Within my contribution, I present the research project “Choreographies of Precariousness. A Transdisciplinary Study of the Working and Living Conditions in the Contemporary Dance Scenes of Brussels and Berlin” (supervisors: Katharina Pewny, Rudi Laermans, Christel Stalpaert; UGent and KULeuven; sponsored by FWO). For this conference, I would like to concentrate on the specificity of the contemporary dance profession and to elaborate the landscape of working in Brussels.
Working formats in contemporary dance revolve around internationalization, mobility, transnationalism, and collaboration. Contemporary dance therefore requires an appropriate social security system taking into account the specificity of the profession.

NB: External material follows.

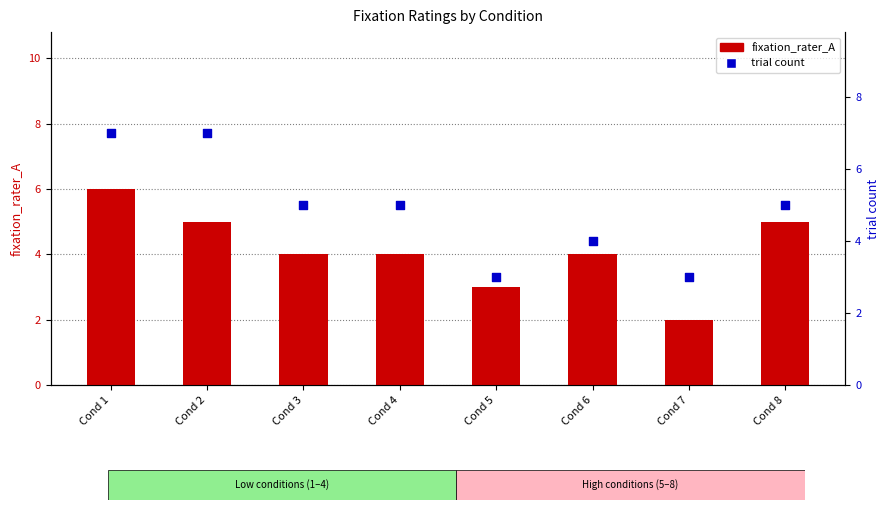

At how many categories does at least one series exceed 5?

2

Brussels attracts many foreign dancers, as it offers prominent training possibilities, and hosts several reputable companies and workspaces. Flanders has established a unique social security system for the performing arts professions; however I will elucidate where the system collapses when it comes to contemporary dance. I will demonstrate how dance artists question the working conditions they are confronted within Flanders by analyzing their performances of precaritiousness. Flemish dancer Benjamin Vandewalle uses his piece Co-Productie (2011) to advert to the socio-economic situation, through abruptly stopping his performance in the middle of the piece, clarifying to the audience that he will not continue since the Minister of Culture decided to downsize project subsidies in the middle of the season. He calls for the investment of 2,500 euros by the audience so he can finish the piece. The latter tactic can be seen as one of many ways dance artists are bound to work collaboratively against their precariousness.